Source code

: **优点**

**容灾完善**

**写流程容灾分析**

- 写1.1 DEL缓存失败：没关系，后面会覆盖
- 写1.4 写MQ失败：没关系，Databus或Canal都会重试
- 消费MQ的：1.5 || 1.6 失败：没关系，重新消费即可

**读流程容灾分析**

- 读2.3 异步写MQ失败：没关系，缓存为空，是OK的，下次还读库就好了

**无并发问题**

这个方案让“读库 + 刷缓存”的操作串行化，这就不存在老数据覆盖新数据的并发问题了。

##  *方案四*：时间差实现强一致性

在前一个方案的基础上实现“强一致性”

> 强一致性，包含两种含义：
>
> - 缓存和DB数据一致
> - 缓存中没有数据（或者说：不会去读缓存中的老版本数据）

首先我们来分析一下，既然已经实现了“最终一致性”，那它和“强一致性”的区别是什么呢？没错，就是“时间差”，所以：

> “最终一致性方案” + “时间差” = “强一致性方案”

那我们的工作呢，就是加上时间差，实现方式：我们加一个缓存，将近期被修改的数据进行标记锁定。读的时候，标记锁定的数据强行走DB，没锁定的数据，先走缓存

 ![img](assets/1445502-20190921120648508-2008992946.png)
----------------
THE PROBLEM:
Count the lines in the entries above that contain the string "就是加上时间差". Give only the number.

PROBLEM SOLUTION:
1